Business Context
VideoPro, a leading video editing software provider with over 1 million active users, aims to integrate AI-driven features that enhance user creativity and efficiency. The goal is to build a multimodal large language model (LLM) that can understand user commands in natural language and interact with video content in real-time, enabling seamless editing workflows.
Dataset
| Feature Group | Count | Examples |
|---|
| Video Metadata | 10 | duration, resolution, frame_rate, codec |
| User Commands | 5 | 'Trim video', 'Add filter', 'Speed up', 'Add text overlay' |
| Video Content | 50K | frames, audio segments, color histograms, scene descriptors |
| User Interaction | 15 | click events, time spent on each tool, undo actions |
- Size: 50K video clips, each with 100 frames, 4 audio channels, and user interaction logs
- Target: Multimodal output based on user commands (e.g., video edits, effects)
- Class balance: Varied; some commands are more frequent than others (e.g., 'Trim video' is used 40% of the time, while 'Add text overlay' is used 10% of the time)
- Missing data: 5% of user commands missing for new users; 10% of video frames may be corrupted in legacy videos
Requirements
- Develop and train a multimodal LLM to process and generate video editing commands.
- Achieve an accuracy of 85% in command interpretation and execution.

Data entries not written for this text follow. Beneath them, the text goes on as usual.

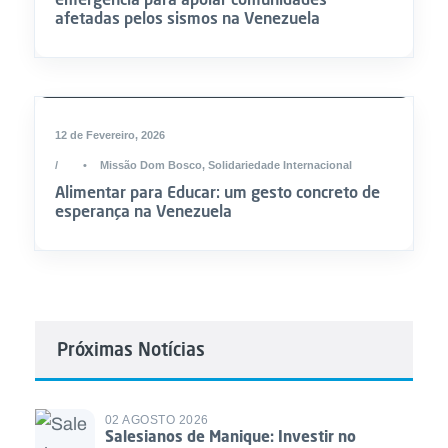
afetadas pelos sismos na Venezuela
12 de Fevereiro, 2026
•
Missão Dom Bosco
,
Solidariedade Internacional
Alimentar para Educar: um gesto concreto de
esperança na Venezuela
Próximas Notícias
02 AGOSTO 2026
Salesianos de Manique: Investir no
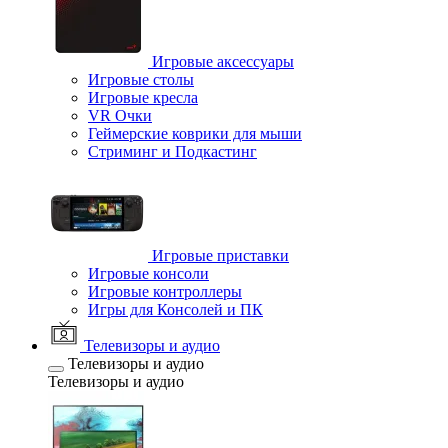
Игровые аксессуары
Игровые столы
Игровые кресла
VR Очки
Геймерские коврики для мыши
Стриминг и Подкастинг
Игровые приставки
Игровые консоли
Игровые контроллеры
Игры для Консолей и ПК
Телевизоры и аудио
Телевизоры и аудио
Телевизоры и аудио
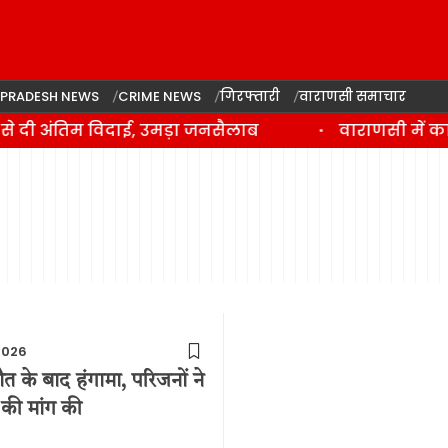
 PRADESH NEWS
CRIME NEWS
गिरफ्तारी
वाराणसी समाचार
े दी अंतिम विदाई, उमड़ा जनसैलाब
वाराणसी में कां
2026
 के बाद हंगामा, परिजनों ने
ई की मांग की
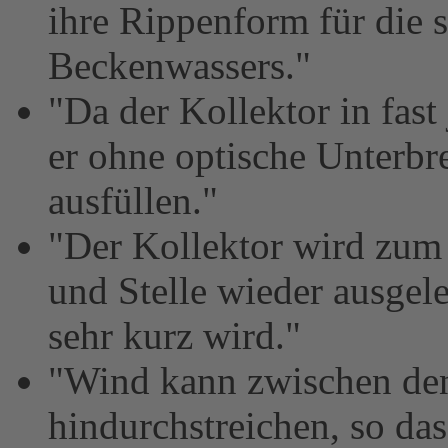
ihre Rippenform für die
Beckenwassers."
"Da der Kollektor in fast
er ohne optische Unterbr
ausfüllen."
"Der Kollektor wird zum 
und Stelle wieder ausgel
sehr kurz wird."
"Wind kann zwischen de
hindurchstreichen, so das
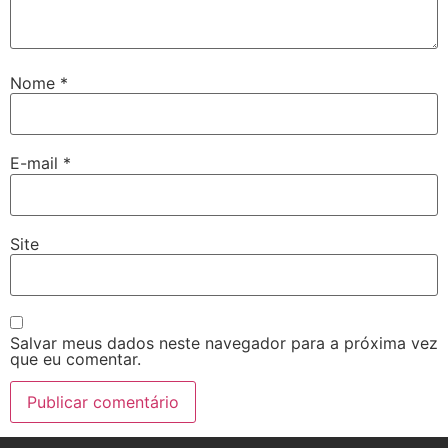
Nome
*
E-mail
*
Site
Salvar meus dados neste navegador para a próxima vez
que eu comentar.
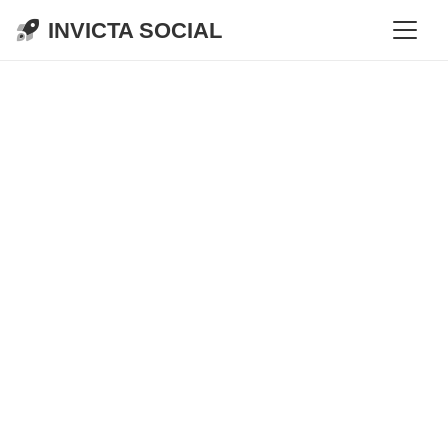
INVICTA SOCIAL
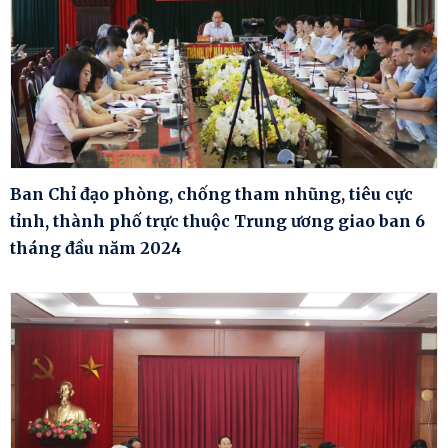
Ban Chỉ đạo phòng, chống tham nhũng, tiêu cực
tỉnh, thành phố trực thuộc Trung ương giao ban 6
tháng đầu năm 2024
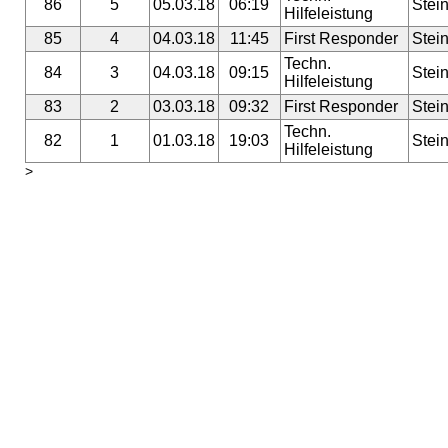
86
5
05.03.18
06:19
Stei
Hilfeleistung
85
4
04.03.18
11:45
First Responder
Stei
Techn.
84
3
04.03.18
09:15
Stei
Hilfeleistung
83
2
03.03.18
09:32
First Responder
Stei
Techn.
82
1
01.03.18
19:03
Stei
Hilfeleistung
>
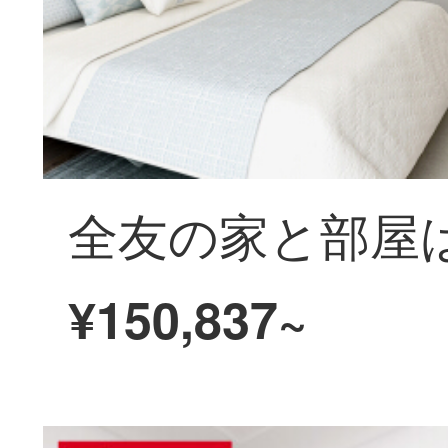
¥150,837~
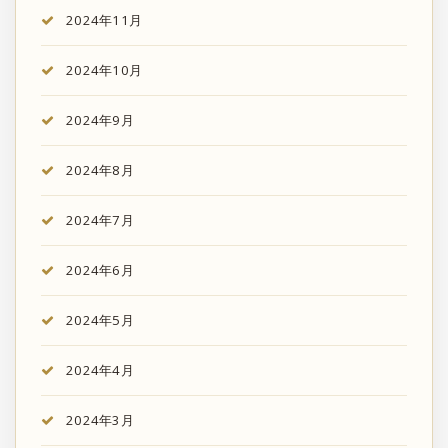
2024年11月
2024年10月
2024年9月
2024年8月
2024年7月
2024年6月
2024年5月
2024年4月
2024年3月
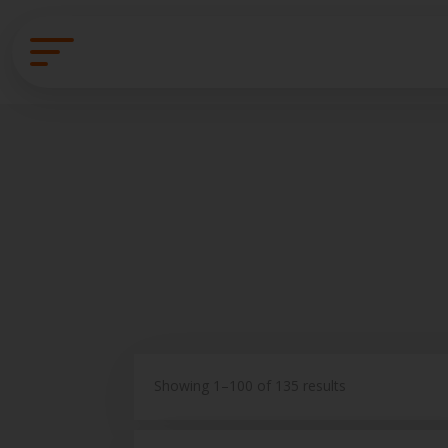
Showing 1–100 of 135 results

- Ensure the model can process inputs with minimal latency (under 200ms).
- Implement a mechanism for real-time user feedback to improve model performance.
Constraints
- The model must be capable of real-time inference to support user interactions without noticeable delays.
- It should handle various video formats and resolutions, ensuring broad compatibility.
- The model should be easily interpretable for debugging and user feedback purposes.